Your scoring indicates the relative importance which these aspects of work have in your mind.

Take each one in turn:
Money If this was your highest total you must now consider what you want the money for. To some people, money means security, to others a comfortable life. A very small minority find that earning more money is one of the pleasures of his job. Think about it, and decide what it means to you, and remember that your lifestyle at University has got nothing to do with it. Be sure to get rid of misconceptions. The most highly paid job is as a salesman for an Encyclopaedia firm. Insurance selling is not often a way to make money (the best insurance salesman is the sort whom you think you can trust at first sight). Salesmen usually get a salary, a bonus and the use of a company car, all of which adds up to about the same as the straight salary that the Public Service was willing to pay you.
Security A secure job is one in a conservative stable organisation, which has a reputation for never firing people. If you work in an organisation like this, you will have the warm feeling that even if you prove that you're incompetent, all that will happen is that you get moved to one of the branches in a country district. Rather dull but if security is important to you, you wont mind the routine. Again, get rid of the misconceptions. The Public Service is secure, sure enoug, but not nearly as secure as some traditional family based native New Zealand Firm, and certainly not as conservative.

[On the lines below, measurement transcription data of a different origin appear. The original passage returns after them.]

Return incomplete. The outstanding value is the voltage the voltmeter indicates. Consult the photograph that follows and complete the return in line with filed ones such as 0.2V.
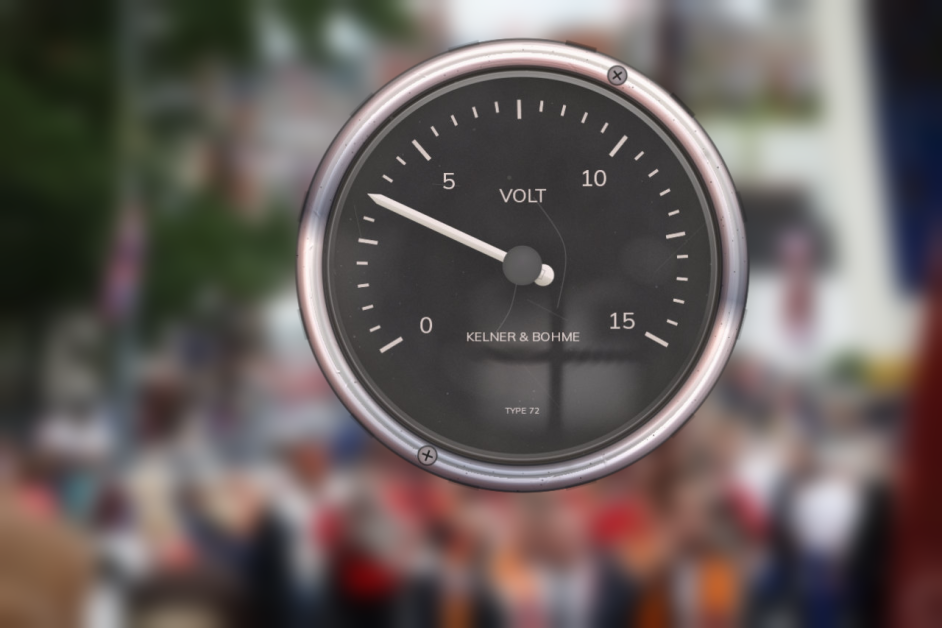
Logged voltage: 3.5V
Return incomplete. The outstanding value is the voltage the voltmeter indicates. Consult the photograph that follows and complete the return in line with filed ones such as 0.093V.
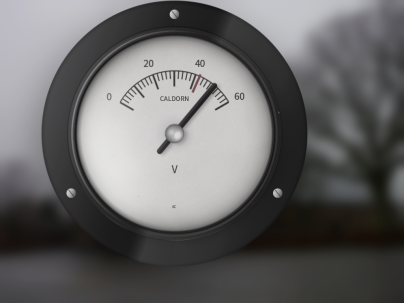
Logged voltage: 50V
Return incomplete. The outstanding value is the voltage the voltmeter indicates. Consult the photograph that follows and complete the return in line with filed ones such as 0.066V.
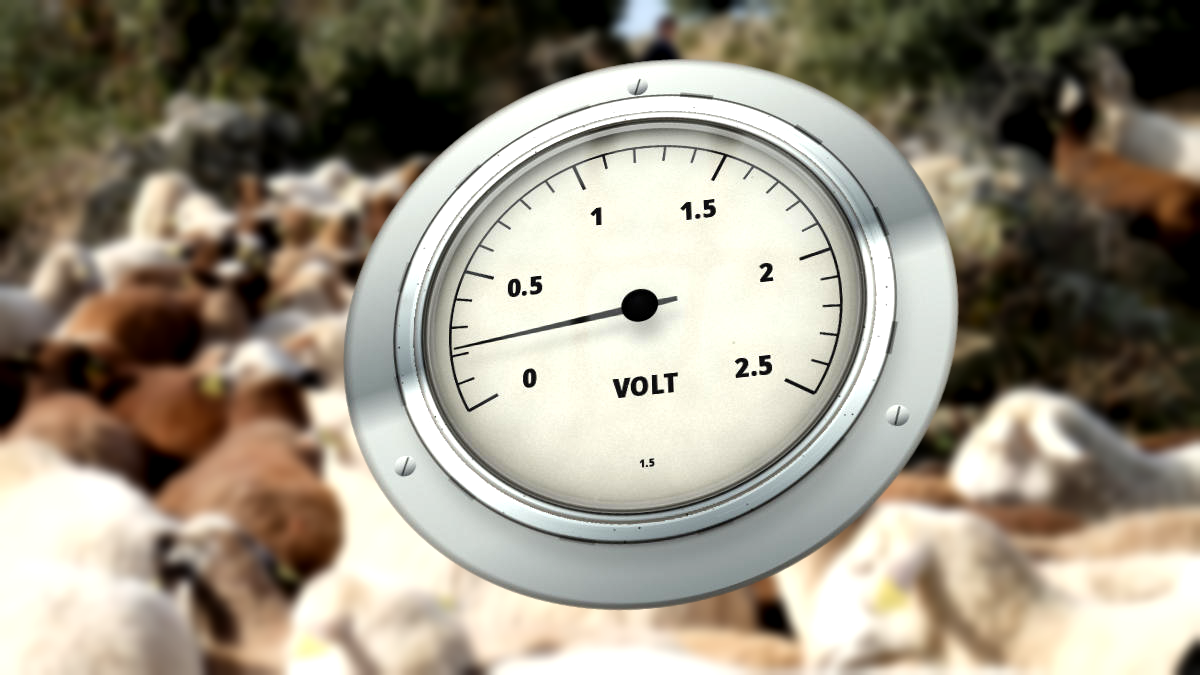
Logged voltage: 0.2V
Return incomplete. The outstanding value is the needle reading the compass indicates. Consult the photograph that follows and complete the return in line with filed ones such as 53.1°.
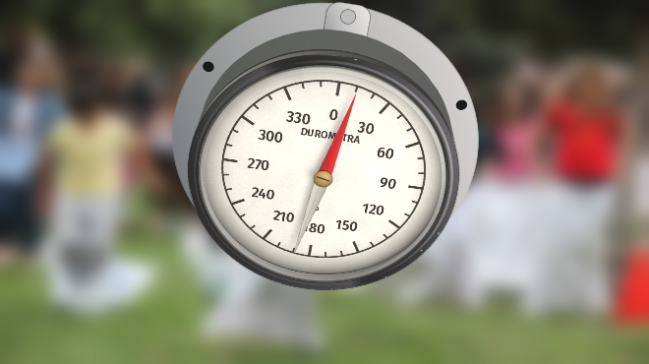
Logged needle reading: 10°
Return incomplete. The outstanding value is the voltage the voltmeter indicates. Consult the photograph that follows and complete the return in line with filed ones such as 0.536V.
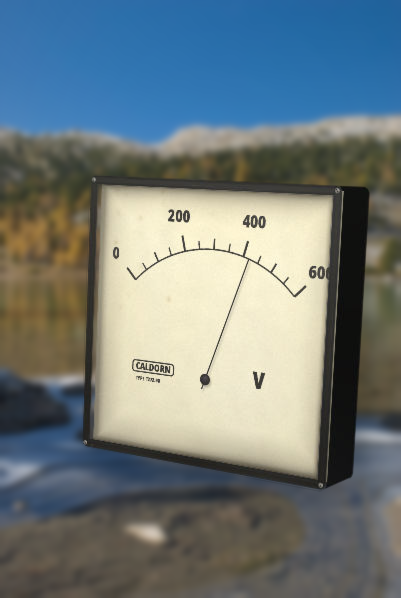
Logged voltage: 425V
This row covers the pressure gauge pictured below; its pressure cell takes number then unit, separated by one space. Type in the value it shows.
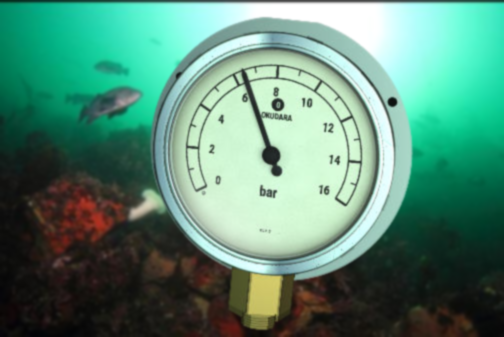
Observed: 6.5 bar
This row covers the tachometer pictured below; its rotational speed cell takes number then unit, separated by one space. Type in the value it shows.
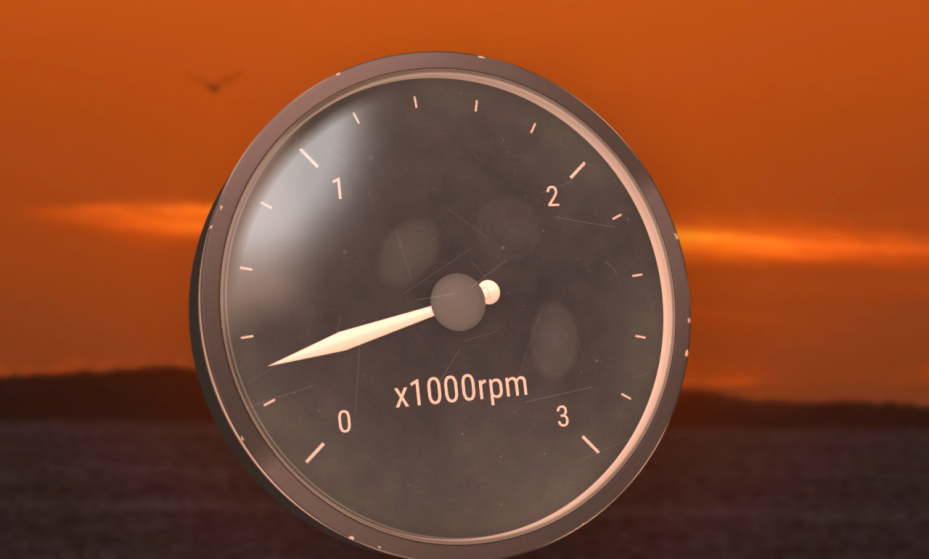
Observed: 300 rpm
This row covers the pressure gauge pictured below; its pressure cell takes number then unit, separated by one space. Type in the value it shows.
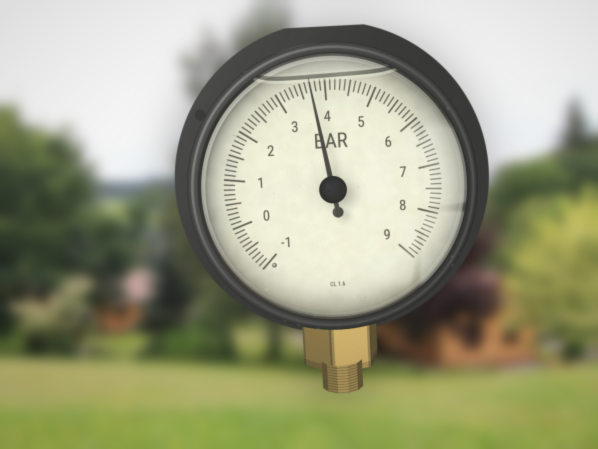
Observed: 3.7 bar
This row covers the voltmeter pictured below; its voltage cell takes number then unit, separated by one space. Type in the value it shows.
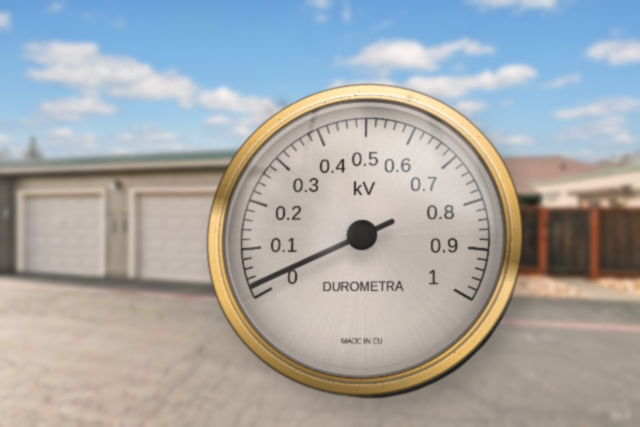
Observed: 0.02 kV
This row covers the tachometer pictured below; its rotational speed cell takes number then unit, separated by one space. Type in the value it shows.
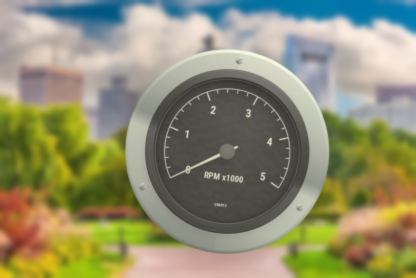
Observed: 0 rpm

Of course there are other forms of security but these involve subjective evaluations based on the satisfactory combination of personality, job and working conditions.
Social Social satisfaction comes from working with people you like, and feeling that what you do is really worthwhile. Think about your future employer and what line of business he is in, and think carefully. Think about the size of the organisation in general, the bigger it is, the more transient your contacts with people and the leu your chances of getting to know somebody. And, about the organisations objectives: remember there are two ways of defining everything e.g. you can say about an organisation that they're just trying to con people into buying toothpaste or you can say "they're really concerned about tooth decay".

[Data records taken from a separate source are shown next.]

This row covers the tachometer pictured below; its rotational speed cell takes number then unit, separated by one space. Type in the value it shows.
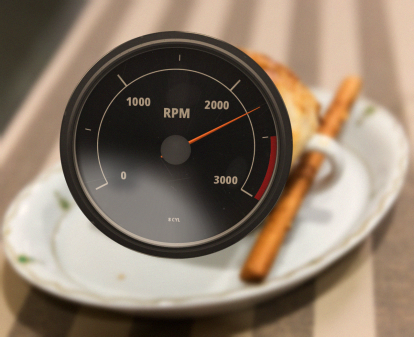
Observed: 2250 rpm
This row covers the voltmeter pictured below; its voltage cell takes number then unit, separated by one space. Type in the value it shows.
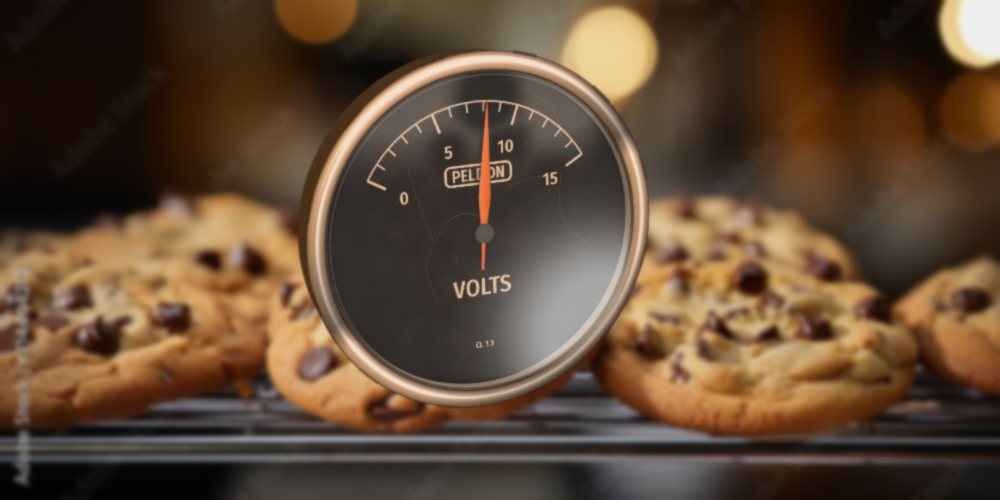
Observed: 8 V
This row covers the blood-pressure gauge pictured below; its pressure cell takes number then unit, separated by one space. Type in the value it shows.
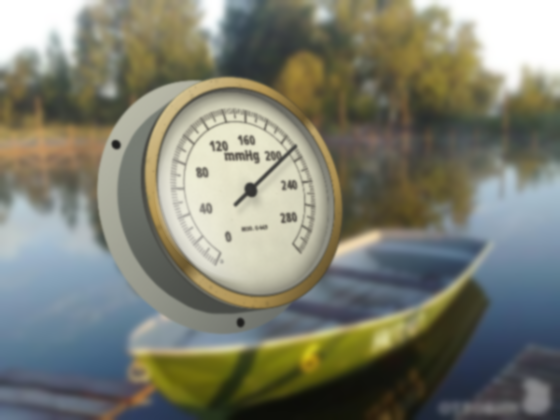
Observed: 210 mmHg
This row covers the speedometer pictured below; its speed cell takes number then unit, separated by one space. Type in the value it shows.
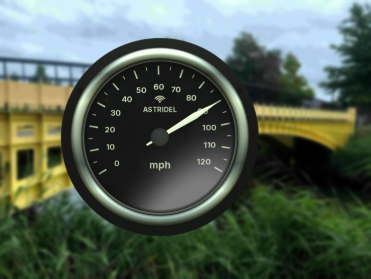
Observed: 90 mph
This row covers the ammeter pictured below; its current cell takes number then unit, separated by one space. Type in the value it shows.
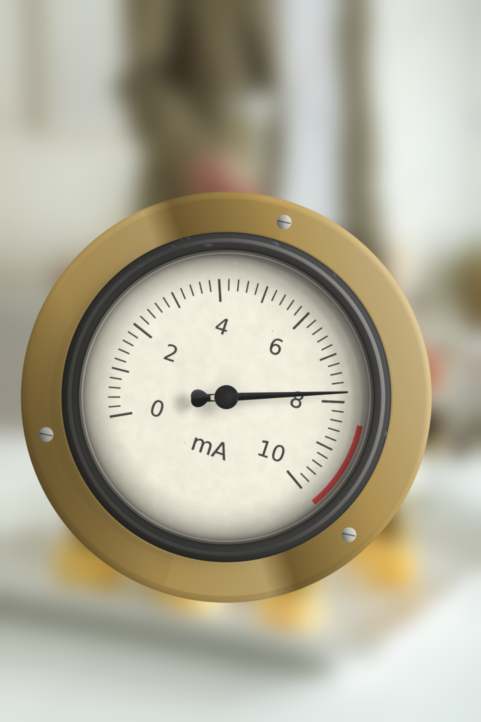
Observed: 7.8 mA
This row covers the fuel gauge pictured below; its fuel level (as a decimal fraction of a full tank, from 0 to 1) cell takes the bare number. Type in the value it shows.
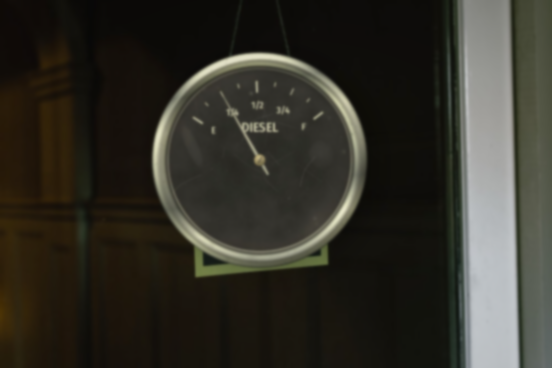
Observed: 0.25
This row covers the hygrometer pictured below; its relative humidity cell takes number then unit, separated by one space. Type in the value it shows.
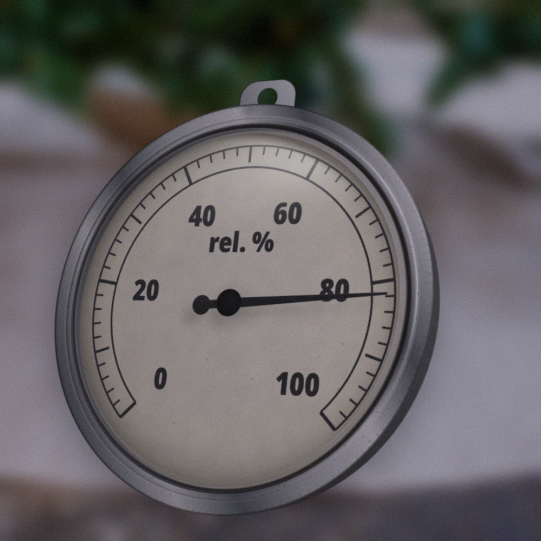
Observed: 82 %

Most important, the people you work with: If you are about to start work with an organisation, you might do worse than first to ask whether you can meet a few people working there. Most employers will be happy you showed interest.
Work Itself We haven't said anything about the kind of job yet. For a very few people it doesn't matter, so long as the're too busy to think. What you actually do in a job will be satisfying if it fits the kind of person you are - the pattern of traits that are part of you. (These are classified further on into main types.) Besides all this, your personal objectives matter. Graduates in their first job who complain about the routine of wrapping parcels are generally those who aren't committed to the job. Those who are committed don't notice routine, they get satisfaction out of achieving the objectives.